**Source text**.
*****

An exciting arrival seven-years in the making has staff at the Australian Reptile Park overjoyed. This week three female Tuatara, considered living dinosaurs, arrived in Australia from Chester Zoo in the United Kingdom. Although the reptilian trio made the special trip from Chester Zoo, the origins of the Tuatara are from a special island in New Zealand called Takapourewa and to the Māori people of Ngati Koata.
After going through a strict biosecurity process at Sydney Airport, the Tuatara made the trip up the M1 to the Australian Reptile Park where they headed straight into a purpose-built quarantine facility. As Tuatara are from New Zealand, they require a cold climate of between 16-17°C and thus are being kept in a cool-room to ensure they are healthy and happy.
Once they arrived at the Australian Reptile Park, the Tuatara received immediate health checks where they all passed with flying colours and then were introduced to their new home for their quarantine period. The three Tuatara are currently the only tuatara living in Australia.
Jake Meney, Head of Reptiles at the Australian Reptile Park said, “I couldn’t contain my excitement for their arrival! These Tuatara are absolutely beautiful – and most importantly they arrived in perfect health, and are settling in perfectly! We are very thankful to the Ngati Koata for giving the Australian Reptile Park their blessing to look after these amazing animals and for them to be brought to Australia!”
The three Tuatara are all five-years-old and have the names Hinemoa, Arona, Marika which have significant Māori meanings:
- Hinemoa – The Lady of the Lake
- Arona – Colourful
- Marika – Quiet and careful
Mr Meney continued, “It is incredible to think that these animals have the potential to be here at the Australian Reptile Park for the next 100 years! They are one of the most long-lived reptiles on the face of the earth. It’s just one of the things that make Tuatara so unique!”
The Tuatara are the only surviving members of the order Sphenodontia. This order was well represented by many species during the age of the dinosaurs, some 200 million years ago. All species except the Tuatara declined and eventually became extinct about 60 million years ago. Because of this, Tuatara are of huge international interest to biologists. They are recognised internationally, and within New Zealand, as species in need of active conservation management with their biggest threat being the introduced rat.
During their off-display quarantine period, Park staff will be busy building a brand-new exhibit to showcase the Tuatara to visitors of the Australian Reptile Park with the exhibit projected to be complete by the 2022 Christmas holidays.

*****

**Set of tasks**.
1. According to the tuatara article, why are the three Tuatara being kept in a cool-room? Answer in one to three sentences.
2. What are the names of the Tuatara in the tuatara article, and what Māori meaning does each name carry?
3. Transcribe the passage of the tuatara article between "During their off-display" and "2022 Christmas holidays.", inclusive.
The records are separate material from the tuatara article.

*****

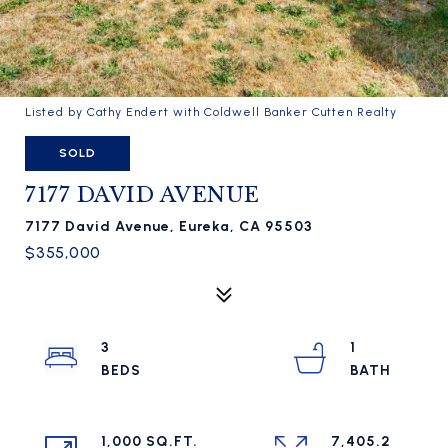
Listed by Cathy Endert with Coldwell Banker Cutten Realty
SOLD
7177 DAVID AVENUE
7177 David Avenue, Eureka, CA 95503
$355,000
3
1
1,000 SQ.FT.
7,405.2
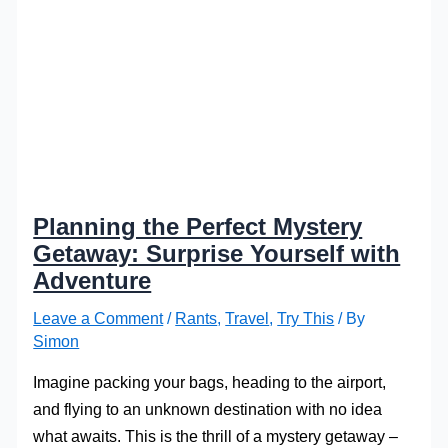
Planning the Perfect Mystery
Getaway: Surprise Yourself with
Adventure
Leave a Comment
/
Rants
,
Travel
,
Try This
/ By
Simon
Imagine packing your bags, heading to the airport,
and flying to an unknown destination with no idea
what awaits. This is the thrill of a mystery getaway –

*****

**Outputs by task**.
1. They come from New Zealand and need a cold climate of between 16-17°C. The cool-room keeps them healthy and happy.

2.
- Hinemoa: The Lady of the Lake
- Arona: Colourful
- Marika: Quiet and careful

3.
During their off-display quarantine period, Park staff will be busy building a brand-new exhibit to showcase the Tuatara to visitors of the Australian Reptile Park with the exhibit projected to be complete by the 2022 Christmas holidays.